叫我别睡觉,等他回家。因为肚腩哥打电话给大肚腩吞吞吐吐。
第二通电话,大约9点15分左右,大肚腩说,肚腩妈走了。
我一时反应不过来,问大肚腩,什么走了?什么意思?
我才反应过来。

那时候,我的头脑是一片空白。
我只是知道,我必须把睡衣给换了,在衣橱前面走来走去,找深色衣服。
然后再走来走去,完全不知道自己想要干嘛。
后来,只想到打电话给爸爸,通知他一声。

然后,脑袋出现了 SY,因为她有经验。
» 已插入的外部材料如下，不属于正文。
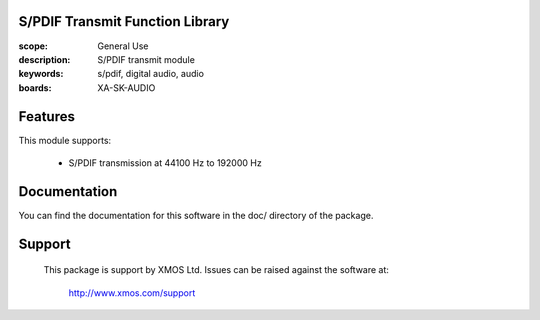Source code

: S/PDIF Transmit Function Library
================================

:scope: General Use
:description: S/PDIF transmit module
:keywords: s/pdif, digital audio, audio
:boards: XA-SK-AUDIO

Features
========

This module supports:

   * S/PDIF transmission at 44100 Hz to 192000 Hz
   
   
Documentation
=============

You can find the documentation for this software in the doc/ directory of the package.

Support
=======

  This package is support by XMOS Ltd. Issues can be raised against the software
  at:

      http://www.xmos.com/support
就问了她我应该做什么。
那时候我真的很彷徨无助。
出门之前,也尝试找了 Roslyn,问问她是否有空可以到医院陪陪我吗。
很感恩,她和我度过了那一段在医院难熬的时间。 

过后,就是葬礼了。
肚腩妈,选择了火化海葬。
葬礼的第一和第二天,我不敢和大肚腩说,我的想法。
因为我怕会哭到说不出话。
一直到出殡前一个晚上,最后的那几场打斋过后,我和大肚腩坐在一起。

我说,我明白为什么妈妈虽然不懂的游泳,但选择了海葬。
因为,她这一生,都默默的为家庭付出,后期因为行动不方便,很多地方都没有去过。
所以现在她脱离苦厄,没有病痛了,自由了。
当然是要去好好的环游世界啊。

老实说,每次想到这里,我的眼泪一定会不自觉的流下来。
因为大肚腩在肚腩妈离开之后,心也释怀了很多,跟我说了很多肚腩妈生前的事情。
如果,大肚腩早点告诉我这些,也许我和肚腩妈的关系,会更加好。
我也不会带着这些些的遗憾。

在这个农历新年,我也有很深的感触。
虽然很伤感,但是,最起码我和肚腩妈一起度过了两个农历新年,一起吃了两次的团圆饭。
第一次,她三个儿子坐在一起,吃个开心的团圆饭。
那一天,肚腩妈真的很开心,是发自内心的开心。

第二次,是跟肚腩妈的干女儿一家人一起吃的团圆饭。
总算,对肚腩妈来说重要的家人,都和她一起吃了团圆饭。

也因为这个经历,我真正领悟到,我们真的必须好好的照顾自己的身体。

老了,辛苦的不只是自己,还有必须照顾自己的家人。
每次到医院的时候,看到一些老人家没人照顾。
我真的很怕,有一天我老了,我很怕像他们一样。
那种感觉,真的很不好受。

肚腩妈,我们的缘分不深也不浅。
之前你叨念我的,我当时觉得刺耳。
可是,我都记下来了。

肚腩妈,你的来世,我们还要做家人。
我们,一定会再相遇的。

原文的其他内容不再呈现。